Task data
◆ ◆ ◆ ◆ ◆

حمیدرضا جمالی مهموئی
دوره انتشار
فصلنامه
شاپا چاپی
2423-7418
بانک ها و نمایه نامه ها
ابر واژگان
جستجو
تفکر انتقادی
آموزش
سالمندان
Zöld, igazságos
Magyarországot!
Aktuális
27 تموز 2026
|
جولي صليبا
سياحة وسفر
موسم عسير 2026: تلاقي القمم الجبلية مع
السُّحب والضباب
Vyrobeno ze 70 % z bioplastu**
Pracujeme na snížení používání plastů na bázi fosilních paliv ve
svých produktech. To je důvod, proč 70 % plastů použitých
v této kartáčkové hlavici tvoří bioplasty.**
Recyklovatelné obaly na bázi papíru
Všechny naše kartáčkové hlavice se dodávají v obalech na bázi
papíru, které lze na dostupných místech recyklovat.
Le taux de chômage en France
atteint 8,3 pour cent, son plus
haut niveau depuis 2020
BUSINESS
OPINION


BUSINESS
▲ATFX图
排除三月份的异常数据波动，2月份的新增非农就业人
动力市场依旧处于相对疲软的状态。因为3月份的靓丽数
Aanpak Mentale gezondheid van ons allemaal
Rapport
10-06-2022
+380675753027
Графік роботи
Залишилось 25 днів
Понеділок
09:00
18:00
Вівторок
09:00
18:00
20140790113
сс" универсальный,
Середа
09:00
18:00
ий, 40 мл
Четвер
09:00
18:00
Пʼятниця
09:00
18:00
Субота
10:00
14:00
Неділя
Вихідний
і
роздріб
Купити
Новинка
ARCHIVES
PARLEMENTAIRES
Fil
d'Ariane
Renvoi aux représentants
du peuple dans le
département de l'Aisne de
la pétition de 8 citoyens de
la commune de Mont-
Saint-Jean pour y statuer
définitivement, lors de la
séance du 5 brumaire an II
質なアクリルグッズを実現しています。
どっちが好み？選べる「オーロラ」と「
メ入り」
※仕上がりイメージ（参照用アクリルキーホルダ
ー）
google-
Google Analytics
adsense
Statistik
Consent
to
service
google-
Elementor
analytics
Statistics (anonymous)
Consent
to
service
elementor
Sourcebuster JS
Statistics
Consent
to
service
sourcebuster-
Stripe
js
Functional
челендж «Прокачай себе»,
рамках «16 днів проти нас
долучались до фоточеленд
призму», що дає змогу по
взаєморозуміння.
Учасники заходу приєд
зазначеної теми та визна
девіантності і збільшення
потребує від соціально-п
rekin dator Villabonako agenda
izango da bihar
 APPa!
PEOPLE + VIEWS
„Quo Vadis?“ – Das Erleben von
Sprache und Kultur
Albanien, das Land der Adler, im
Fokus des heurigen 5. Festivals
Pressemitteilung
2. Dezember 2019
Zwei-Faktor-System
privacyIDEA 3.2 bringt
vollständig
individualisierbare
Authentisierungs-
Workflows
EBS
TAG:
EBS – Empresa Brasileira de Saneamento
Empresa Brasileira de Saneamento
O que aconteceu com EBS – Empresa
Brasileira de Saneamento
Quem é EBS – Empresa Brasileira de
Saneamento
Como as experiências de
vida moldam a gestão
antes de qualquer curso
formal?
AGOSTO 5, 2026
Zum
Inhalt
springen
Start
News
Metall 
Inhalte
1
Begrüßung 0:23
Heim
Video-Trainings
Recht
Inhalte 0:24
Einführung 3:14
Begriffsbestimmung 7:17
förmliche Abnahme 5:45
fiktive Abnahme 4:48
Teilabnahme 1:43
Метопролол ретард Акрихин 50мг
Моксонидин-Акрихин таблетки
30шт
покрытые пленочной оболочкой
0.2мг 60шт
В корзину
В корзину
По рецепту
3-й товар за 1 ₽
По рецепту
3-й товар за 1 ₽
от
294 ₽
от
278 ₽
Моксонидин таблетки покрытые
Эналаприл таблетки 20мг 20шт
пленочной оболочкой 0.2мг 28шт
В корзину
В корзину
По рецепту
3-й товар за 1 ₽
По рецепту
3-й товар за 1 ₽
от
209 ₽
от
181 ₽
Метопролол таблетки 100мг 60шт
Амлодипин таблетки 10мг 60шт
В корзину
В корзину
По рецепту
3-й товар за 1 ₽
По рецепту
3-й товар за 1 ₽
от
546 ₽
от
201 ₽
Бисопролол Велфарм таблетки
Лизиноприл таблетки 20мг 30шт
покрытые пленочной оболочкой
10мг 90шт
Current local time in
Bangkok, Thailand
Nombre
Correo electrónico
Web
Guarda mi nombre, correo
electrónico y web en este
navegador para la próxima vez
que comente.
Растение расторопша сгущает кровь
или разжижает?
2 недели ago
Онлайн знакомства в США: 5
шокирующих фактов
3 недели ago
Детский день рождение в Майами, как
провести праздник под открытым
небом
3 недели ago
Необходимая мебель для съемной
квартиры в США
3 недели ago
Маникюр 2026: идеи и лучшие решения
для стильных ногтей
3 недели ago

◆ ◆ ◆ ◆ ◆

Pick out every row above that contains the string "electrónico", and treat uppercase and lowercase letters as different.

Correo electrónico
electrónico y web en este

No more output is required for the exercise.